(Beginning of Material to process)
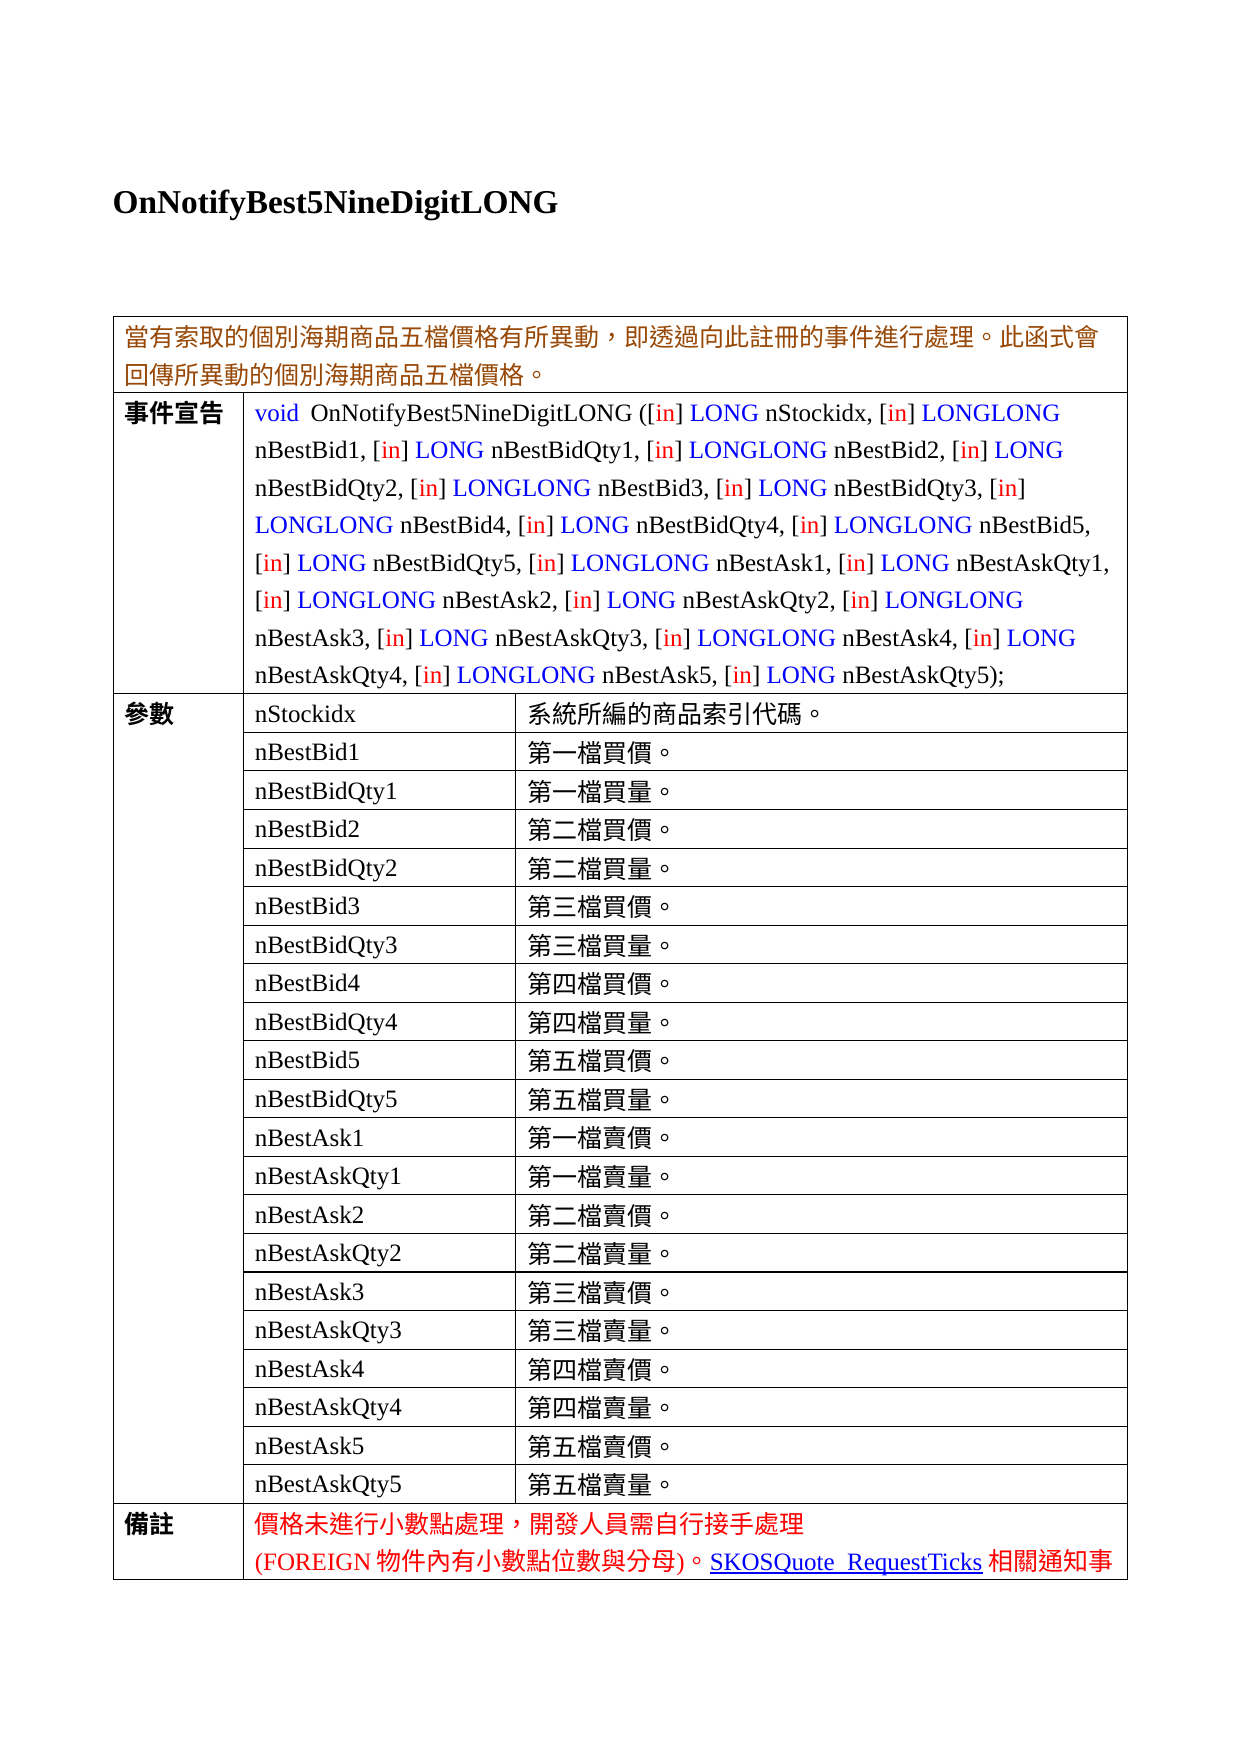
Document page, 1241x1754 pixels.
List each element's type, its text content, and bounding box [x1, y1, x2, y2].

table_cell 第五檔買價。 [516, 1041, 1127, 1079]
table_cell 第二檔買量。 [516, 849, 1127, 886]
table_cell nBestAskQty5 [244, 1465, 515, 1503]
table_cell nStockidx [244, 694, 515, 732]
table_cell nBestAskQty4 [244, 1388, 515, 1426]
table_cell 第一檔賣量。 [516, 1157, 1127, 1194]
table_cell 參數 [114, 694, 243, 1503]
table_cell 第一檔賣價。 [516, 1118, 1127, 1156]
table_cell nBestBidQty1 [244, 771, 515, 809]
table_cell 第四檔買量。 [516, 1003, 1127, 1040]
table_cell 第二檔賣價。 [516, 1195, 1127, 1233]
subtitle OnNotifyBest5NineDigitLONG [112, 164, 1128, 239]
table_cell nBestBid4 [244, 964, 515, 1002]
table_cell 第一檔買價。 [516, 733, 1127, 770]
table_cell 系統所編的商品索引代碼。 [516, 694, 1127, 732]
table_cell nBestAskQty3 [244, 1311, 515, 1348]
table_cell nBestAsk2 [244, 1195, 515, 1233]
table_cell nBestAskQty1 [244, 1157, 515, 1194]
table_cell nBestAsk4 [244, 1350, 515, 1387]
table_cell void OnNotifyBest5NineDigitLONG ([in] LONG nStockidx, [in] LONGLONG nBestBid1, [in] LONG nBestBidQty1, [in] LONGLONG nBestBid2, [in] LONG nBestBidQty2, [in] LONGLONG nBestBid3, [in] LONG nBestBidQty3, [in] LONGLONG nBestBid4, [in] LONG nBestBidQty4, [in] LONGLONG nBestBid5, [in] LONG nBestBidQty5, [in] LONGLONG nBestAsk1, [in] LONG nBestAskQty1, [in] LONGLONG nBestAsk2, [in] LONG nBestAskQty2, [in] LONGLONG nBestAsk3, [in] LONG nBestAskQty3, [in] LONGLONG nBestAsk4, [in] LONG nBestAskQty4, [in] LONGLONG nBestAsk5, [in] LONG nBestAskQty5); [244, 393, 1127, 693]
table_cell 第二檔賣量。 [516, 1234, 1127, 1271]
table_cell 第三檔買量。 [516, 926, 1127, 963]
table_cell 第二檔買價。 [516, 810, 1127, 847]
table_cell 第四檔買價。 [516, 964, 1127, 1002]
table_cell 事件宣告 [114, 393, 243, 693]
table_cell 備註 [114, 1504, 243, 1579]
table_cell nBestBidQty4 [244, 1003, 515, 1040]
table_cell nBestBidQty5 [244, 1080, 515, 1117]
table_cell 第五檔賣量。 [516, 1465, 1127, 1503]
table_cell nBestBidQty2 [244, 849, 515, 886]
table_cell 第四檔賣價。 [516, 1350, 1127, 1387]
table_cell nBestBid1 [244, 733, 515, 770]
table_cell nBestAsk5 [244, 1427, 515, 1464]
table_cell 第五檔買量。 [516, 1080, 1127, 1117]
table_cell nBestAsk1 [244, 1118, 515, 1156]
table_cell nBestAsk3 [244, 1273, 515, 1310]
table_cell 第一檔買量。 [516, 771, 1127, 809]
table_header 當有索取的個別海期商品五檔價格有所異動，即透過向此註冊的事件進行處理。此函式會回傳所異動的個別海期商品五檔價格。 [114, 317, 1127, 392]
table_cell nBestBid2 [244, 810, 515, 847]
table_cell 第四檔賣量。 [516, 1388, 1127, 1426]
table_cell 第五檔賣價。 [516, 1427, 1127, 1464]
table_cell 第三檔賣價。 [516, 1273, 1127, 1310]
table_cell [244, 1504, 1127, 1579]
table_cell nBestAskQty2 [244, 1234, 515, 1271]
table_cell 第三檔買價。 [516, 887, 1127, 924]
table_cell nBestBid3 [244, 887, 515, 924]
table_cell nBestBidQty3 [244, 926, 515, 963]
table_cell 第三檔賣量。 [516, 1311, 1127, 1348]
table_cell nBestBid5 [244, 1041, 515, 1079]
(End of Material to process)
**Your instructions**
Pictures do not belong in the copy. Reproduce the rest of the data exactly.

**Response**
Document page, 1241x1754 pixels.
List each element's type, its text content, and bounding box [x1, y1, x2, y2].

table_cell 第五檔買價。 [516, 1041, 1127, 1079]
table_cell 第二檔買量。 [516, 849, 1127, 886]
table_cell nBestAskQty5 [244, 1465, 515, 1503]
table_cell nStockidx [244, 694, 515, 732]
table_cell nBestAskQty4 [244, 1388, 515, 1426]
table_cell 第一檔賣量。 [516, 1157, 1127, 1194]
table_cell 參數 [114, 694, 243, 1503]
table_cell 第一檔賣價。 [516, 1118, 1127, 1156]
table_cell nBestBidQty1 [244, 771, 515, 809]
table_cell 第四檔買量。 [516, 1003, 1127, 1040]
table_cell 第二檔賣價。 [516, 1195, 1127, 1233]
subtitle OnNotifyBest5NineDigitLONG [112, 164, 1128, 239]
table_cell nBestBid4 [244, 964, 515, 1002]
table_cell 第一檔買價。 [516, 733, 1127, 770]
table_cell 系統所編的商品索引代碼。 [516, 694, 1127, 732]
table_cell nBestAskQty3 [244, 1311, 515, 1348]
table_cell nBestAsk2 [244, 1195, 515, 1233]
table_cell nBestAskQty1 [244, 1157, 515, 1194]
table_cell nBestAsk4 [244, 1350, 515, 1387]
table_cell void OnNotifyBest5NineDigitLONG ([in] LONG nStockidx, [in] LONGLONG nBestBid1, [in] LONG nBestBidQty1, [in] LONGLONG nBestBid2, [in] LONG nBestBidQty2, [in] LONGLONG nBestBid3, [in] LONG nBestBidQty3, [in] LONGLONG nBestBid4, [in] LONG nBestBidQty4, [in] LONGLONG nBestBid5, [in] LONG nBestBidQty5, [in] LONGLONG nBestAsk1, [in] LONG nBestAskQty1, [in] LONGLONG nBestAsk2, [in] LONG nBestAskQty2, [in] LONGLONG nBestAsk3, [in] LONG nBestAskQty3, [in] LONGLONG nBestAsk4, [in] LONG nBestAskQty4, [in] LONGLONG nBestAsk5, [in] LONG nBestAskQty5); [244, 393, 1127, 693]
table_cell 第二檔賣量。 [516, 1234, 1127, 1271]
table_cell 第三檔買量。 [516, 926, 1127, 963]
table_cell 第二檔買價。 [516, 810, 1127, 847]
table_cell 第四檔買價。 [516, 964, 1127, 1002]
table_cell 事件宣告 [114, 393, 243, 693]
table_cell 備註 [114, 1504, 243, 1579]
table_cell nBestBidQty4 [244, 1003, 515, 1040]
table_cell nBestBidQty5 [244, 1080, 515, 1117]
table_cell 第五檔賣量。 [516, 1465, 1127, 1503]
table_cell nBestBidQty2 [244, 849, 515, 886]
table_cell 第四檔賣價。 [516, 1350, 1127, 1387]
table_cell nBestBid1 [244, 733, 515, 770]
table_cell nBestAsk5 [244, 1427, 515, 1464]
table_cell 第五檔買量。 [516, 1080, 1127, 1117]
table_cell nBestAsk1 [244, 1118, 515, 1156]
table_cell nBestAsk3 [244, 1273, 515, 1310]
table_cell 第一檔買量。 [516, 771, 1127, 809]
table_header 當有索取的個別海期商品五檔價格有所異動，即透過向此註冊的事件進行處理。此函式會回傳所異動的個別海期商品五檔價格。 [114, 317, 1127, 392]
table_cell nBestBid2 [244, 810, 515, 847]
table_cell 第四檔賣量。 [516, 1388, 1127, 1426]
table_cell 第五檔賣價。 [516, 1427, 1127, 1464]
table_cell 第三檔賣價。 [516, 1273, 1127, 1310]
table_cell [244, 1504, 1127, 1579]
table_cell nBestAskQty2 [244, 1234, 515, 1271]
table_cell 第三檔買價。 [516, 887, 1127, 924]
table_cell nBestBid3 [244, 887, 515, 924]
table_cell nBestBidQty3 [244, 926, 515, 963]
table_cell 第三檔賣量。 [516, 1311, 1127, 1348]
table_cell nBestBid5 [244, 1041, 515, 1079]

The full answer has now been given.